As for putting the agent config file in a location that can be read by an init script and as for using something other than the INSTANCE_ID for the agent name, this is already possible. If you start the agent manually using the rhq-agent.sh script with the --cleanconfig option, you will be prompted to supply values for agent address, name, and server address. Those values are then stored in a java preferences file and used when the agent restarted in the future. Now it may be the case that the rhq-agent-wrapper-ec2 script is not checking to see if those preferences are already on the file system. If that is the case, the script could certainly be updated.

Comment 6 Charles Crouch 2012-02-16 23:28:47 UTC
Setting this issue back to Target Release of JON3.0.1, so it can be considered for work in the short term.

Comment 7 John Sanda 2012-02-17 15:09:59 UTC
I just realized that I did not push the commit. It has just now been pushed to the remote repo. See http://git.fedorahosted.org/git/?p=rhq/rhq.git;a=commit;h=3dc307d3649b404e7e4ee40781a51b91d8fde306.

Comment 8 Charles Crouch 2012-02-17 15:25:57 UTC
Alek: "Can you please summarize what exactly it is you want us to do?"

Comment 10 John Sanda 2012-02-17 19:48:54 UTC
Alek, take a look at http://git.fedorahosted.org/git/?p=rhq/rhq.git;a=commit;h=49c603c03da29e62db36cb719f30bc47bfb61ed9. It is the latest commit which is just a file renaming. The location from the project root is modules/enterprise/agent/src/etc/rhq-agent-wrapper-ec2.sh.

Comment 11 Charles Crouch 2012-02-17 19:57:04 UTC
Unable to assign to the jon3.0.1 release until the changes required for this issue are clarified

Comment 12 Mike Foley 2012-02-27 15:50:10 UTC
triage to jon 3.1

Comment 13 Aleksandar Kostadinov 2012-02-27 16:46:31 UTC
Created attachment 566088 [details]
patch for rhq-agent-wrapper-ec2.sh

Please find attached a patch to the init script. As far as my testing goes, it should be flexible, yet retains original behavior if user does not need the additional features.

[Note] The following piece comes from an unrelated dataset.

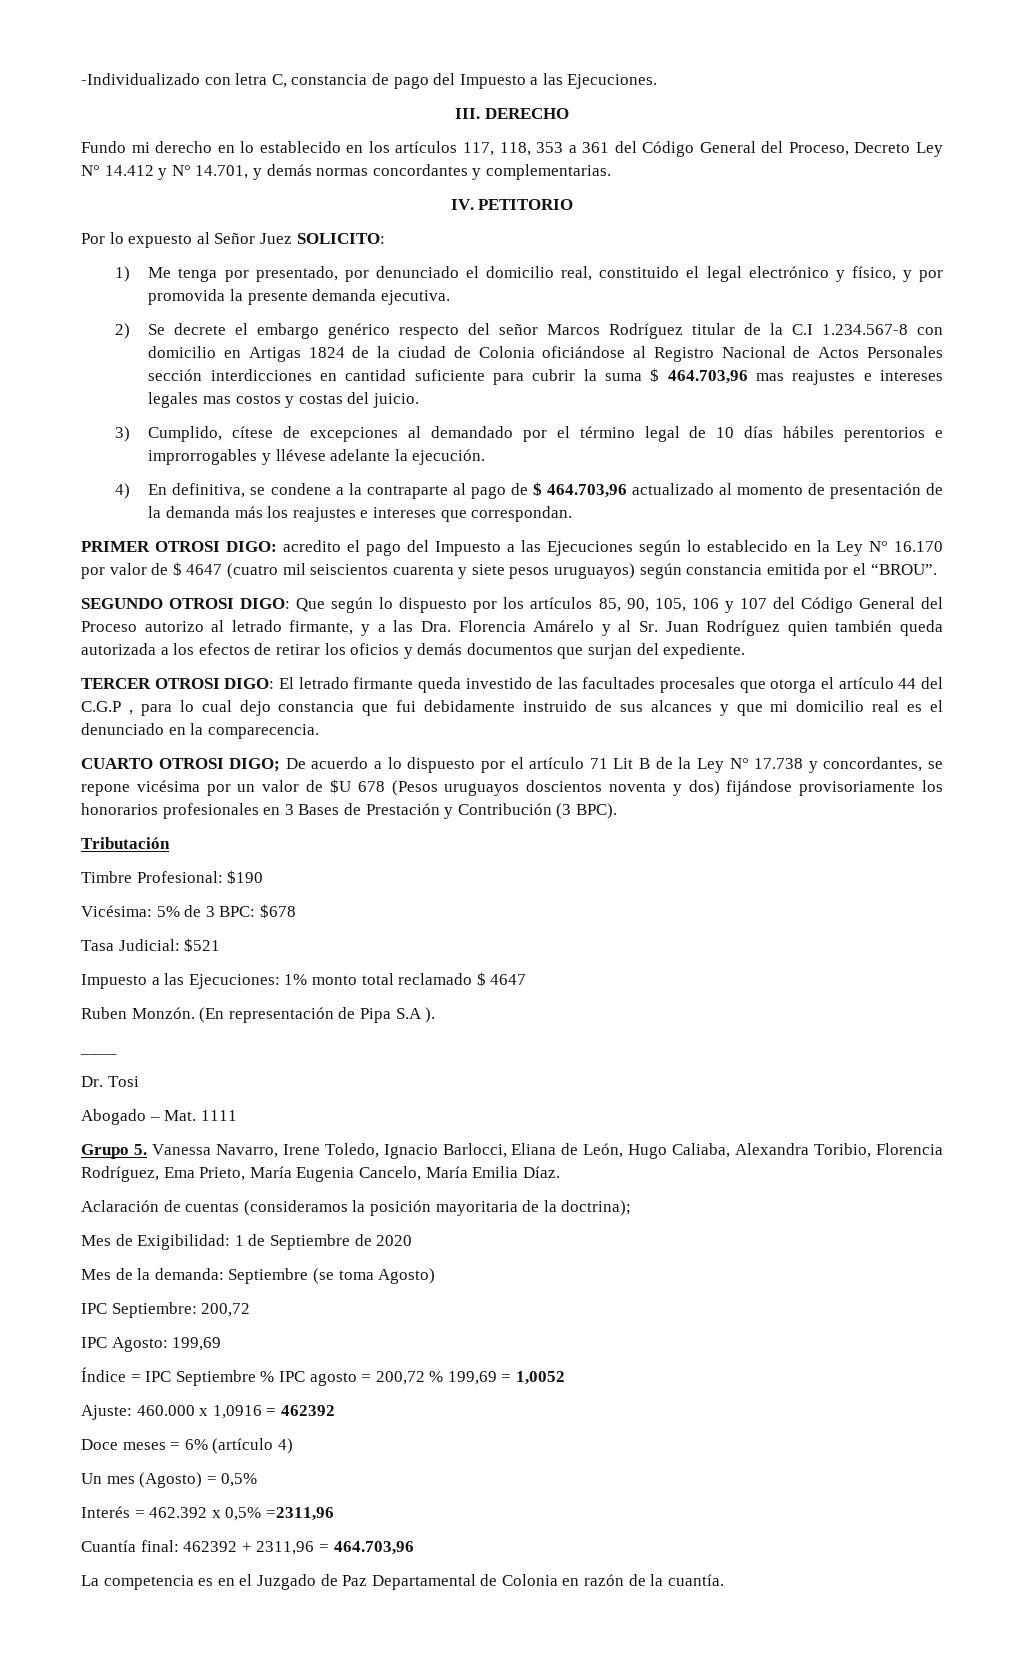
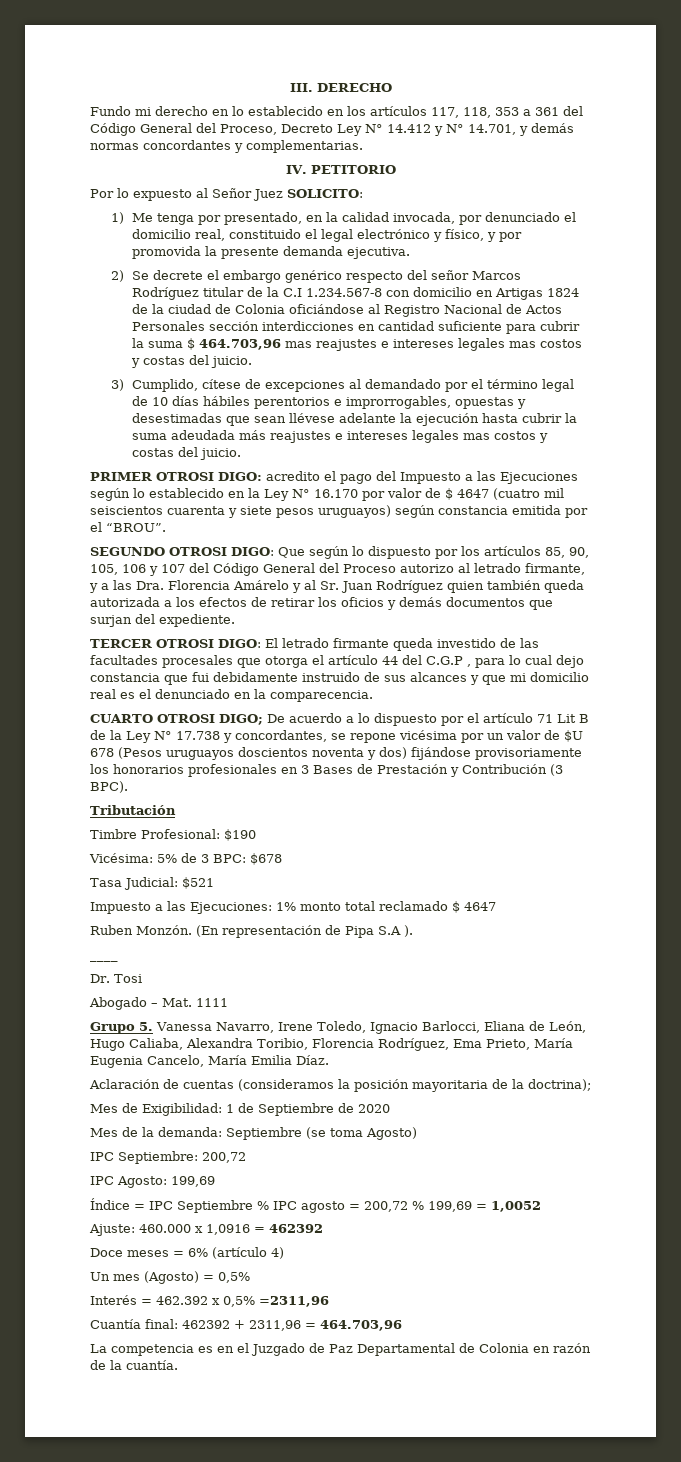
[81,73,658,89] -Individualizado con letra C, constancia de pago del Impuesto a las Ejecuciones. // -> (289, 87) none
(338, 274) none -> [306,212,456,224] en la calidad invocada,
[148,449,486,465] [114,482,943,499] [148,506,573,522] improrrogables y llévese adelante la ejecución. // 4) En definitiva, se condene a la contraparte al pago de $ 464.703,96 actualizado al momento de presentación de la demanda más los reajustes e intereses que correspondan. -> [346,396,527,409] [132,413,578,426] [132,430,549,443] [132,447,242,460] improrrogables, opuestas y desestimadas que sean llévese adelante la ejecución hasta cubrir la suma adeudada más reajustes e intereses legales mas costos y costas del juicio.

Comment 14 Mike Foley 2012-02-27 16:55:23 UTC
triage to jon 3.01 per asantos, crouch, mfoley, loleary

Comment 15 John Sanda 2012-02-27 18:46:39 UTC
I think the patch in comment 13, and from my perspective, the important thing is to test to make sure everything works across agent machine restarts.

Comment 16 John Sanda 2012-02-27 19:25:13 UTC
Please disregard comment 15. I have looked over the patched submitted in comment 13. It looks fine to me. From my perspective, the most important thing is to ensure that the script works across machine restarts. I am referring to the machines on which the agent runs, not the RHQ server And by working, I mean that the agent maintains connectivity with the JON server without manual intervention after the machine and agent restarts.

Comment 17 Charles Crouch 2012-02-27 19:51:31 UTC
Aleksandar can you confirm you've tested the script as John describes in Comment 16, and that everything works as expected.

Comment 18 Aleksandar Kostadinov 2012-02-27 20:50:06 UTC
I have tested restarting the agent with this script. Connectivity is maintained as long as long as settings in the file stay correct.

Comment 19 Charles Crouch 2012-02-27 22:07:57 UTC
Alek, but did you test across machine restarts?

Comment 20 Aleksandar Kostadinov 2012-02-28 17:38:25 UTC
Tested it works across restarts. Actually it handles changes of EC2 instance IP across stop/start cycles gracefully (when agent IP is NOT hardcoded of course).

Comment 21 Charles Crouch 2012-03-01 15:38:15 UTC
Great, lets get this script into the next 3.0.1 build

Comment 22 Simeon Pinder 2012-03-06 15:20:45 UTC
This is in the latest RC 6 build available from here:

https://brewweb.devel.redhat.com//buildinfo?buildID=201462

Moving to ON_QA.

Comment 23 Mike Foley 2012-03-06 18:27:09 UTC
No action items for JON QE per comment #2.

Marking this VERIFIED per comment #20.

Comment 24 Aleksandar Kostadinov 2012-04-13 15:11:01 UTC
I don't see the patch applied to the RPM built into the brew buildID=201462. Can that be fixed?

Comment 26 Simeon Pinder 2012-04-18 20:15:12 UTC
This is fixed in build:
https://brewweb.devel.redhat.com//buildinfo?buildID=209751

Moving to ON_QA

Aleksandar, can you retest this build and report back on whether the fix works correctly in your environment?